Doing things I never thought I could do in Kubernetes
Before AI tools like Windsurf, some Kubernetes tasks felt completely out of reach. Now, I'm doing things I wouldn't have attempted a year ago:
- Standing up new applications on OpenShift
- Debugging init container failures
- Creating custom health checks
- Managing complex GitOps directory structures
- Troubleshooting cluster networking and storage
- Recovering workloads
- Automating app deployments end to end
It's not because Kubernetes got easier overnight, it is still very complex. It's because I now have a knowledgeable co-pilot who removes friction from the learning and troubleshooting process.
When an Outage Hit… and our Expert Wasn't Available
Recently, we had a data center-wide power outage in the ATC on a Friday afternoon, which took down everything: core network, DNS, storage, VMs and our multiple OpenShift Clusters. Things that were supposed to survive multiple failures did not. Our most experienced OpenShift architect—the person who built the majority of our OpenShift infrastructure was unavailable.
Our Team came together on a Teams call, and we started figuring out what was up, what was down, and, more importantly, how we should bring the various systems online and in what order. Our first order of business was restoring core networking and storage. Once those were stable, we turned our attention to OpenShift. We have a variety of physical and virtual OpenShift Clusters, which were all impacted in various ways.
We knew enough to get started, what servers were for what cluster, what was down, etc.. We began by examining the current state and using Windsurf to review logs and provide suggestions based on what had happened.
We fed it logs, ArgoCD errors, steps we had already taken, and whatever else we had. And it responded with:
- Realistic assessments
- Safe recovery steps
- Warnings about risky commands
- Explanations about why pods were getting stuck
- Guidance on how to restart or reconcile critical services
Piece by piece, Windsurf helped identify the issues and recover all major workloads in about 3 hours.
Without it, and the concepts I had already learned, that outage might have taken longer to recover.
It didn't replace our Teams expertise—it gave us enough clarity to act decisively when a key resource wasn't available.
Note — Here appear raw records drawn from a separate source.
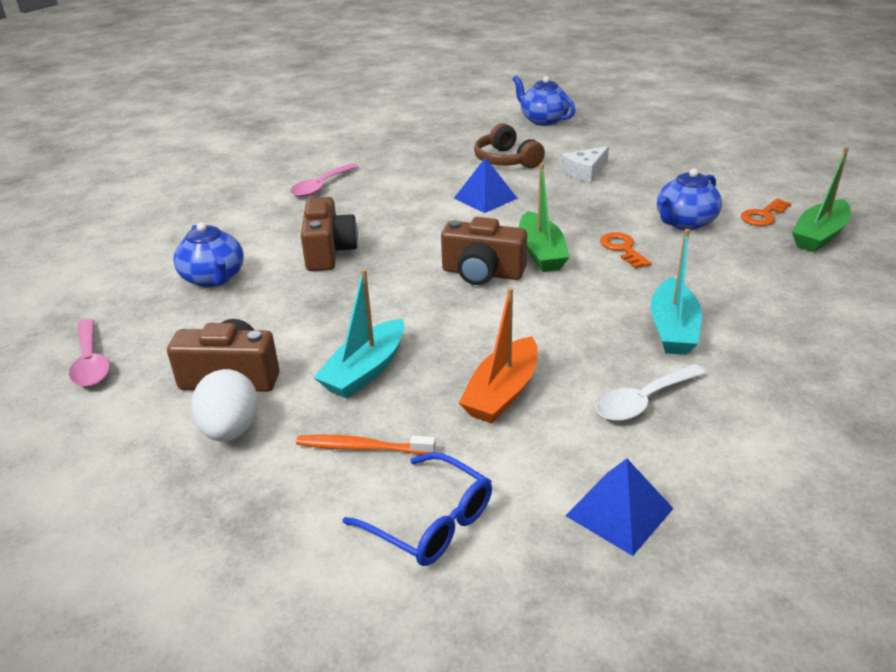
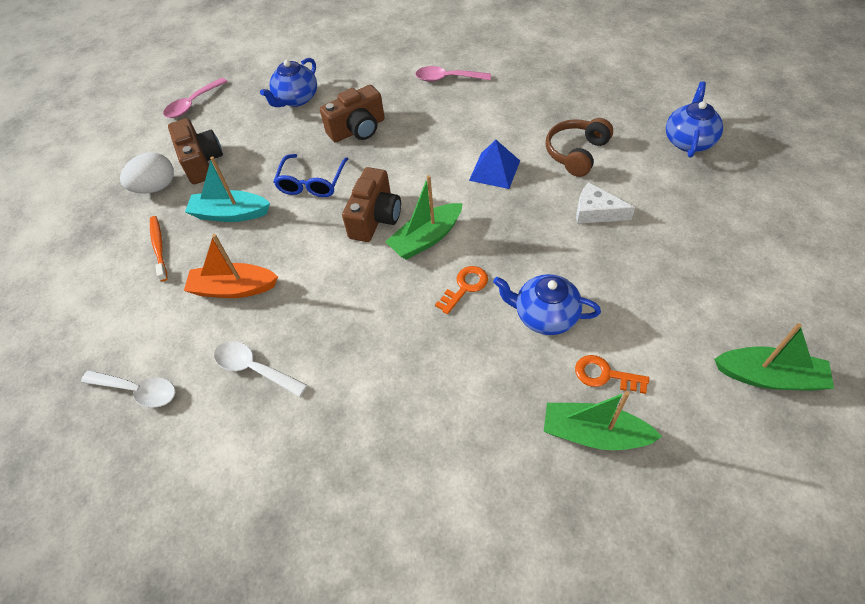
camera: 65 degrees right, 20 degrees up
(430, 522) = (107, 304): blue glasses -> blue glasses (312, 183)
(482, 273) = (375, 218): brown camera -> brown camera turned 150 degrees counterclockwise
(619, 511) = (138, 390): blue pyramid -> white spoon
(673, 329) = (356, 359): turquoise boat -> none
(796, 163) = (768, 376): none -> green boat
AI didn't replace the learning process—it amplified it
Windsurf has become an essential part of my daily workflow. It changed how I troubleshoot, how I write YAML, how I approach GitOps, and how confident I feel operating in Kubernetes and OpenShift.
It helped me:
- Learn faster
- Avoid massive time sinks
- Reduce errors
- Write manifests more cleanly
- Understand fundamental concepts more deeply
- Automate repetitive tasks
Most importantly, it made Kubernetes feel approachable.
- What used to take hours now takes minutes.
- What felt overwhelming now feels doable.
- What would have previously blocked me now becomes a great learning opportunity.
It's not always 100% accurate; it can go down rabbit holes and loops if you let it, and as I mentioned at the beginning of this post, you absolutely have to know the fundamentals. Overall, it has dramatically impacted me in a positive way and allowed me to become much more productive in a technology that, as recently as a couple of years ago, was something I never thought I would understand.